Alexander Frank of Busbee died last night after a lingering illness. Mr. Frank was perhaps the oldest citizen of Buncombe county, being at the time of his death over 98 years of age. A number of children, grandchildren and greatgrandchildren survive. The grandchildren living in Asheville are: Robert C. Frank, Will C. Frank, Mrs. George Poore (Anna Frank) and Mrs. O.E. Cole (Maggie Frank). The funeral services will be conducted tomorrow morning at 11 o'clock from the New Salem Church near Busbee.
******Mr. Alexander Frank died at his home at Busbee Friday night at the age of 98 years. He is thought to have been at the time of his death the oldest citizen of the county.
Mr. Frank had many descendants. Among his grandchildren are Robert C. Frank, WC Frank, Mrs. George Poore, and Mrs. OE Cole.
The funeral will take place this morning at 11 o'clock from New Salem church.
His grand children will leave this morning to attend the funeral.
Death of Mrs. Frank
Mrs. Barbara Frank, one of the best known residents of Asheville, died this morning at 1:45, at her home, No. 278 College street. Heart disease was the cause of her death, which was rather sudden. Mrs. Frank was 76 years old and was greatly respected and beloved by all with whom she came in contact. She had lived in Buncombe county for about 50 years, 40 of which she has been in Asheville. She joined the Methodist church when young and was a faithful and consistent member of it. She was a member of the Central Methodist church, south, in this city.
She had charge of the infant class in the Sunday school of that church for a number of years, and had under her teaching a large number of those who are now among Asheville's best business men. The funeral services will be conducted at her late residence by Rev. G.C. Rankin, her pastor, tomorrow at 10 a.m. The interment will take place at Riverside cemetery.
At her residence, 278 College Street, this city, Wednesday morning, 18th inst., Mrs. Barbara Frank.
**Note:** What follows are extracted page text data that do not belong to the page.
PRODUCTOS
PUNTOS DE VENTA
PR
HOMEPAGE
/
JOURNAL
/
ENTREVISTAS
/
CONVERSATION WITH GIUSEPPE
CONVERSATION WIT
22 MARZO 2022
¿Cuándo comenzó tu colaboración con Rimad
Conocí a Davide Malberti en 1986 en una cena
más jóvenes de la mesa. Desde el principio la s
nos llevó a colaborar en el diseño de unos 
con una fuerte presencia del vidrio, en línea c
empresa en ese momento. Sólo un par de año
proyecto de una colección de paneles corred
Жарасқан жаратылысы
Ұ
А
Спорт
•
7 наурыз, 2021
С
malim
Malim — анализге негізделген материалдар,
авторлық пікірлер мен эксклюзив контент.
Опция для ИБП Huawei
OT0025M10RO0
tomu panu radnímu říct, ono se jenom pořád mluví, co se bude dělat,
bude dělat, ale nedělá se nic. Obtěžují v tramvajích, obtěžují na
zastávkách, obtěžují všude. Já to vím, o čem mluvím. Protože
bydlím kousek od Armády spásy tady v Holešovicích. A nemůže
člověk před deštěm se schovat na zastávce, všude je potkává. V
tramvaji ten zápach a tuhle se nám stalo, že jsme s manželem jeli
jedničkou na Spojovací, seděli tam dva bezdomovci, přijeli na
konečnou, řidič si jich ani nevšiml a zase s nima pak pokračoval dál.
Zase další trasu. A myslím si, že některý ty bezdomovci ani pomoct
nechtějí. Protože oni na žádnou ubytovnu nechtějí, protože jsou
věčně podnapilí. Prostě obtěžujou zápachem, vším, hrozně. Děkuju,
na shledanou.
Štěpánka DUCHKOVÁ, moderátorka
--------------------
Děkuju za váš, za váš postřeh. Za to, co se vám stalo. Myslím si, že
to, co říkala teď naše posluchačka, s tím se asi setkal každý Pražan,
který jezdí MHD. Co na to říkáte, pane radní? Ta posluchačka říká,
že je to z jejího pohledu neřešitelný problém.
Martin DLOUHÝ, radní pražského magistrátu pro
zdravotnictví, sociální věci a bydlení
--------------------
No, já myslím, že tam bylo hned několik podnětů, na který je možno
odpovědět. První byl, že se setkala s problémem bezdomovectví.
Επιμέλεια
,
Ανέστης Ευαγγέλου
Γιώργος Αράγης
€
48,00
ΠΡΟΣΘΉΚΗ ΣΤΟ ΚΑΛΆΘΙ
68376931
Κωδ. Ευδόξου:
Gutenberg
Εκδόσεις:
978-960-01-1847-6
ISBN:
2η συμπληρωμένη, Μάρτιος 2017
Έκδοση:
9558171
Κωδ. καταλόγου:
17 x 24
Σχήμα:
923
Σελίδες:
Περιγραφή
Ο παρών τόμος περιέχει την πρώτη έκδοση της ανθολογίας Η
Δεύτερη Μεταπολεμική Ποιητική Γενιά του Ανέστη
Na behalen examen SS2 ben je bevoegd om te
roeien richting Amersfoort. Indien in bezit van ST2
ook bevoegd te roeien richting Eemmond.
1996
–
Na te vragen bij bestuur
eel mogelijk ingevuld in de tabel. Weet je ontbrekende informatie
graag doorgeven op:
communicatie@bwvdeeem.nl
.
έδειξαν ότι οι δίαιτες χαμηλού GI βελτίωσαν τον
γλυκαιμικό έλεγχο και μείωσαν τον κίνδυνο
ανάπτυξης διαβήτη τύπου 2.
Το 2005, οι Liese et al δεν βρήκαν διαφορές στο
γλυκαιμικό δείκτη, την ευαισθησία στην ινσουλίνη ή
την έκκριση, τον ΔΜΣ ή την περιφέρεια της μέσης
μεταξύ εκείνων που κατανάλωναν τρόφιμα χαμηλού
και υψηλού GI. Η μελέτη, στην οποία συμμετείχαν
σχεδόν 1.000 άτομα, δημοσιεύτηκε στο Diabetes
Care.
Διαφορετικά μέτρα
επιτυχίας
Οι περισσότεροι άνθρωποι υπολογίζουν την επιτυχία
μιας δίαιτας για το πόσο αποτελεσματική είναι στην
She was born in Rowan county January 14, 1814, moved to Buncombe in 1840, where she has since resided; was manager of the Wayside Hospital at this place during the war, and her ministrations to the sick and wounded can never be forgotten. She has been a consistent member of the M.E. Church South for more than 60 years. A son and four grand-children survive her, with hosts of friends who sincerely mourn her death. Verily, a good woman has gone to her reward. Funeral services were held at residence Thursday morning at 10 o'clock.